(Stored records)
BEGIN

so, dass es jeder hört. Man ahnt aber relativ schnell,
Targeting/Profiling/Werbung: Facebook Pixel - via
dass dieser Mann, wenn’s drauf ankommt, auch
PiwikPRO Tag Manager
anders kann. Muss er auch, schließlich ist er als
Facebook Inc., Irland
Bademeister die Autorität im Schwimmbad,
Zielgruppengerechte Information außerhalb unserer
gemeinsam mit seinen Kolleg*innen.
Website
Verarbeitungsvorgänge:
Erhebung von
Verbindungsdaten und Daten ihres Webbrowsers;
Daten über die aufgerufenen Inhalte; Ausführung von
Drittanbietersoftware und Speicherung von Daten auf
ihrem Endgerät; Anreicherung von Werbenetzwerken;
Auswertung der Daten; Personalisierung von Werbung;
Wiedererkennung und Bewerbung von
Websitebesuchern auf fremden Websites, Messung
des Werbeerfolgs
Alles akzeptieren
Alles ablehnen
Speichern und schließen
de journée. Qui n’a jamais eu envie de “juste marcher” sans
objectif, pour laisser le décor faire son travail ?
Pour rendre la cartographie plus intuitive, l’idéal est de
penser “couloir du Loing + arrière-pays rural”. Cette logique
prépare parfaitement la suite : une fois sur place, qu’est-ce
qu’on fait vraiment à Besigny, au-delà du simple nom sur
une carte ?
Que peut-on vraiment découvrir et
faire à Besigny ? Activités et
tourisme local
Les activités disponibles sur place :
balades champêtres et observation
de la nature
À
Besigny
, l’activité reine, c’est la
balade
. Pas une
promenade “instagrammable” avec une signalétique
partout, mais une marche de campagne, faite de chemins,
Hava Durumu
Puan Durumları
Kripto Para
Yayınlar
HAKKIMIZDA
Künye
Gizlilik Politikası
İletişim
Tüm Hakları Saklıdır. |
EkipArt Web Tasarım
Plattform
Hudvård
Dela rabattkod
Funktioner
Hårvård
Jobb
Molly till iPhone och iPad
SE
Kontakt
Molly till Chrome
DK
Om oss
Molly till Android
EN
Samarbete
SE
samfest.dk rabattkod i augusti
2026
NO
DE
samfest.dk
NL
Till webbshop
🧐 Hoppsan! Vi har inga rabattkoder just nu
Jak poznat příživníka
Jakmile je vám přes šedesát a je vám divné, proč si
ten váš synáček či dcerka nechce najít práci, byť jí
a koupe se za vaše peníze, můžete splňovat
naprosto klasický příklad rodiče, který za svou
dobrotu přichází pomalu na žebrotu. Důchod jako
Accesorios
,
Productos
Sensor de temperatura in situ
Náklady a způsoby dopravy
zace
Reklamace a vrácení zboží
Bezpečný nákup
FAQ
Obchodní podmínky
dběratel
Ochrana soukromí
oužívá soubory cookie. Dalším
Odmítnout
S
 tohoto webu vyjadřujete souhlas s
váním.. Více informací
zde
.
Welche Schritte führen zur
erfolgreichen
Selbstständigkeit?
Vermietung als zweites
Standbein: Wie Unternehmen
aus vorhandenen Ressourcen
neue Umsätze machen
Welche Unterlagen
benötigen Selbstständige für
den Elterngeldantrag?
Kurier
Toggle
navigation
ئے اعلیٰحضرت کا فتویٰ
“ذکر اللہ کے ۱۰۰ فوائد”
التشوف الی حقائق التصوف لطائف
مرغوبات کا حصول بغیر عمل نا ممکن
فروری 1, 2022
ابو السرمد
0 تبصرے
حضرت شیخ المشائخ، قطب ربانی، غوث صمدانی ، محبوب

END

_Task item:_ Each line that holds the string "dass" is to be copied from the entries above.

_Result of the exercise:_
so, dass es jeder hört. Man ahnt aber relativ schnell,
dass dieser Mann, wenn’s drauf ankommt, auch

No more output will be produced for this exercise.